What Barcelona most suffers from is a craving for greatness, for being recognized and loved, whether for its architecture, street life, gastronomy or football. It is not enough to be satisfied with what you have, which some psychologists say is a stepping stone to happiness. Barcelona could be happy that way, enveloped in modesty and discreetly going about life, but it’s not. Other places could care less about being liked, they have made peace with their lot in life: Barcelona hasn’t. Other places are fine, but Barcelona wants something more. Beneath its veneer of order and sociability, amidst the well-adjusted pace of its neighbourhoods, the city seems to have an almost pathological distaste for itself, which is contradictory. Even Barcelonans who gaze proudly into the mirror of their hometown every morning end up dreaming about a facelift every night.

I think it comes down to this: Barcelona has suffered from the syndrome of being the heart and soul of a nation that is not independent. It is not the capital of a nation state, though historians suggest it could have been (under the Visigoth rulers in the 5th century, in the medieval Kingdom of Aragon, or with the autonomy of the Second Republic). This perceived breach between reality and desire, combined with the powerful narrative of having been historically demoted from a previously superior status, has left its mark. If Catalonia were independent, and Barcelona its capital, it would take a hell of a lot of pressure off. It would be boring, sure, and staid, and probably not as fascinating. But there would be a lot less of the sort of forced anxiety that has brought it to overstate its case, standing on its moralizing high ground, boasting about being the best at this or that. In the dance between fulfilling its destiny and falling short, Barcelona has been caught in a dizzying cycle of trying too hard, doing things that are absurdly spectacular and often excellent – then sitting fidgety, for decades and even centuries, not happy with the results, fussing over what could have been.

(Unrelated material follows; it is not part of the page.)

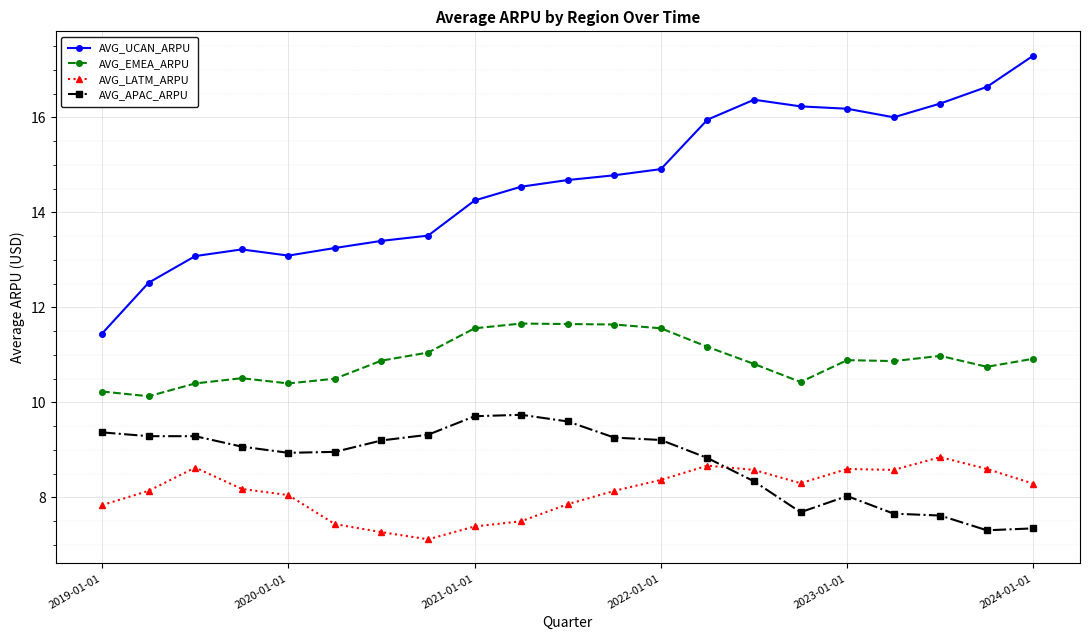

What are all the series names shown in the legend?

AVG_UCAN_ARPU, AVG_EMEA_ARPU, AVG_LATM_ARPU, AVG_APAC_ARPU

It is not a question of whether the situation can be remedied or not, referendums notwithstanding. Caught up in a quandary of your own doing, all alternative or prosthetic responses end up being valid, as long you can get some proportional benefit. Better the realm of possibility than sitting there, doing nothing. If there is anything that can be done to help cover things up, you do it, turning the city into an irritating operation of surrogate fronts and facades, which its own residents look upon with estrangement.